The lighting when Sam puts on the glasses didn't feel like it emphasized that they were giving him an ability enough, so I decided to fix this in post production. I originally planned to create an effect where lightning was coming off the glasses while a shocking effect would course through Sam. I followed this tutorial (http://cgi.tutsplus.com/tutorials/how-to-make-an-awesome-electric-shock-effect--ae-26175) to help me achieve my intended effect, however this tutorial used a lot of paid third party plugins so I had to find alternative methods. I used the rotoscope tool to only focus on his eyes and the glasses, then when it comes to the scene where the glasses fly away I moved the rotoscoping focus to the plasticine flying away while having some remnants around his eyes still. I used the find edges effect to sharpen out the areas that were going to be shocked then used hue & saturation to turn the saturation down to 0, to reduce the noise find edges had caused. There was too much black in the area so I turned lightness up quite a bit until it was mainly white. To break up the shocking effect and to make it less stable I made a new solid layer and added a fractal noise effect to it then experimented with the settings so that only parts of the rotascope showed rather than the whole thing. I added an expression to the evolution tab of the fractal noise so it would randomise and made it a large umber so it would be random for each frame. I finally added a glow effect to the comp and made it green to match the lighting. I stopped following the tutorial at this point and carried on just adjusting the settings to the glow effect and the other effects until I was happy with how it looked. I decided against adding lightning to this scene as I felt the glow effect perfectly conveyed the idea I was going for with the glasses and it may have overpowered the effect.
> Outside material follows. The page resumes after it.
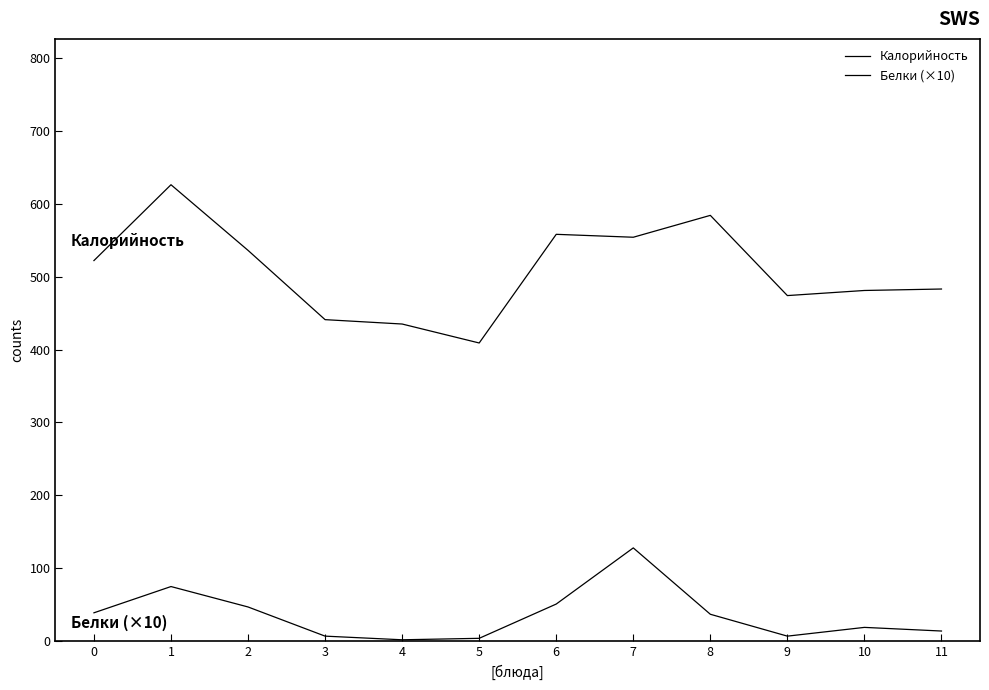

Is this an area chart (filled region under the line)?

No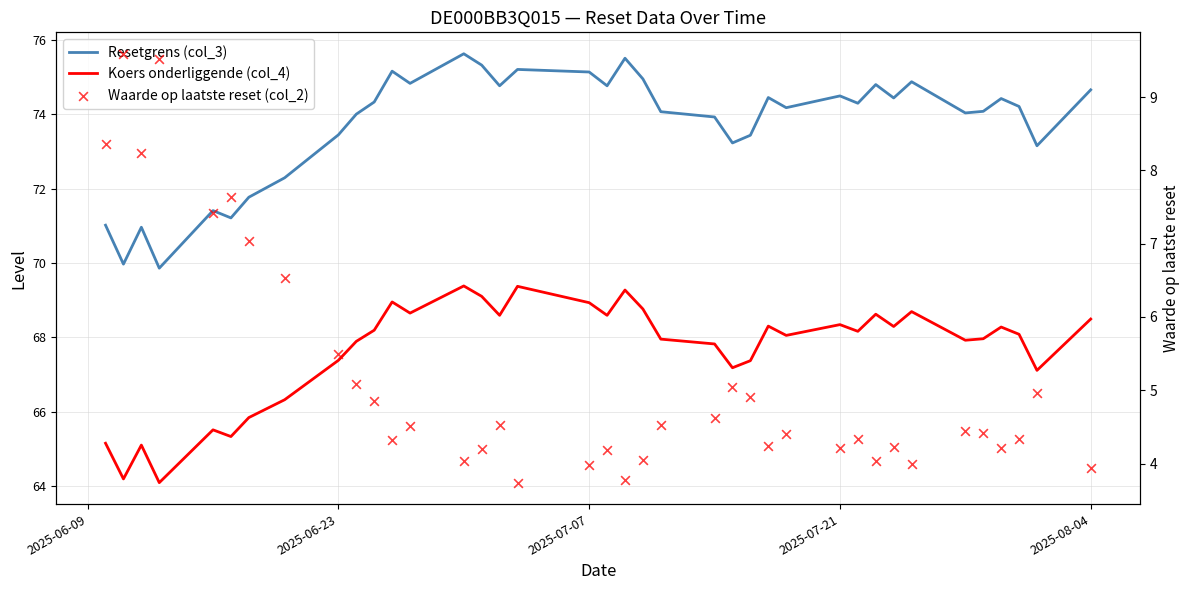

What are all the series names shown in the legend?

Resetgrens (col_3), Koers onderliggende (col_4), Waarde op laatste reset (col_2)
I knew while filming that I would need to add smoke to the smoking scene in post so I researched if this was possible before I filmed. After watching a few tutorials with different methods I decided on using the Particle Playground effect to simulate smoke. After changing the colour, adding a blur effect and playing around with the other settings I added a wiggle expression to the direction of the smoke coming from the cigarette to make it more realistic, and for the other smoke parts I manipulated the direct manually as the direction changes when the shot does. I found this very easy to do and the actual hard part was tracking it to the scene as I had to do this manually frame by frame.
The last scene felt a bit empty so I used the lightning tutorial from earlier and skipped to the adding lightning part, but when I realised it was just one effect (Advanced lightning) I stopped following the tutorial again and experimented with the settings myself. I quickly rotascoped the Envy demon out and made multiple layers so there would still be a background shot of him going at the same time. I added a wiggle expression again to the direction as I feel these are really useful for making randomised movements appear more authentic. I used the opacity node to make the lightning appear and disappear which I feel really added to the the dramatic end. Because the original shot I filmed was very dark I had to use a brightness and contrast effect to the rotascoped layer so that when the lightning appeared the Envy demon would also light up as though it was real.
I really wanted the title effects to be interesting and to stand out so people would remember the name of my film, and I found this tutorial for an effect I liked (https://forums.adobe.com/thread/924230) but unfortunately after following the steps I realised the shatter effect wasn't working for me, and after trying for awhile to find out why or what the problem was I decided it would be more time effective to just make a simple title screen. The good thing about this is that now it won't take away anything from my film or seem out of place.